THEORIE
Was sind Psychische Störungen?
Psychotherapie wird in unserem Gesundheitssystem als Behandlungsansatz definiert, der auf die Linderung psychischer Störungen abzielt. Doch was genau ist eine psychische Störung?
Theoretikerinnen und Praktiker haben auf diese Frage über Jahrhunderte keine eindeutige, allgemein verbindliche Antwort gefunden. In der Praxis behilft man sich mit einem pragmatischen Ansatz: Als psychische Störung gilt, was die Kriterien der Internationalen Klassifikation psychischer Störungen (ICD) der Weltgesundheitsorganisation (WHO) erfüllt.

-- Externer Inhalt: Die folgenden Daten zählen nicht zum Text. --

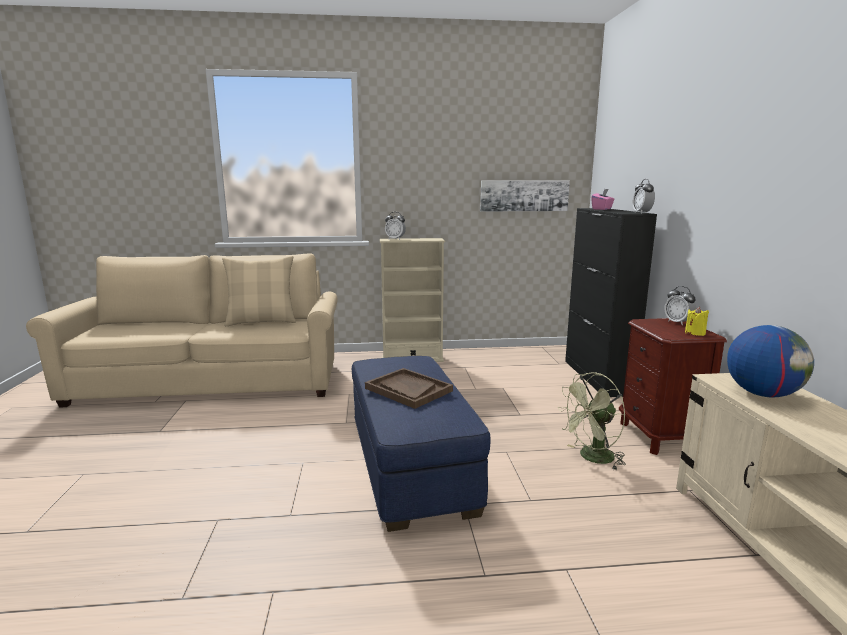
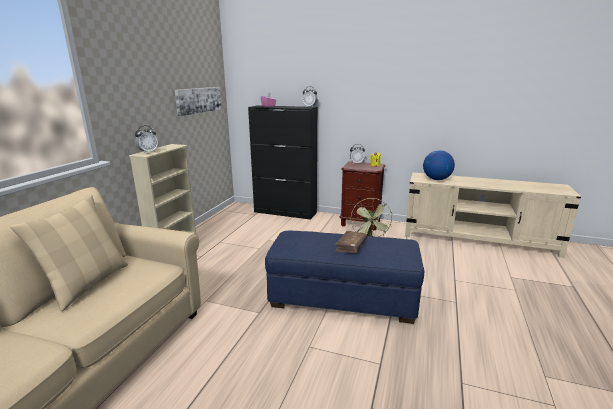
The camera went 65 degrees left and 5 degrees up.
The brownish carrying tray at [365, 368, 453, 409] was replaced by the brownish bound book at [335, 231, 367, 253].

Ich selbst bevorzuge den Begriff psychische Problemlage – denn „Störung" klingt schnell so, als sei mit einem Menschen grundlegend etwas nicht in Ordnung. Dabei sind die Übergänge zwischen alltäglichen Problemen und dem, was klinisch als Störung bezeichnet wird, in Wirklichkeit fließend. Dennoch haben die ICD-Kriterien ihren Wert: Sie helfen dabei, die Schwere psychischer Problemlagen einzuschätzen, und geben den Krankenkassen eine nachvollziehbare Grundlage für Entscheidungen zur Kostenübernahme.
Verhaltenstherapie (VT) und andere Therapiemethoden
Psychotherapie ist immer Hilfe zur Selbsthilfe – sie unterstützt Menschen dabei, ihre Probleme aus eigener Kraft zu bewältigen. Die Verhaltenstherapie (VT) ist eine der wissenschaftlich am besten belegten Methoden der Psychotherapie und gehört zu den großen, von den Krankenkassen anerkannten Therapieschulen. Daneben gibt es weitere kassenzugelassene Verfahren wie die Psychoanalyse, tiefenpsychologisch fundierte Therapien sowie die systemische Therapie.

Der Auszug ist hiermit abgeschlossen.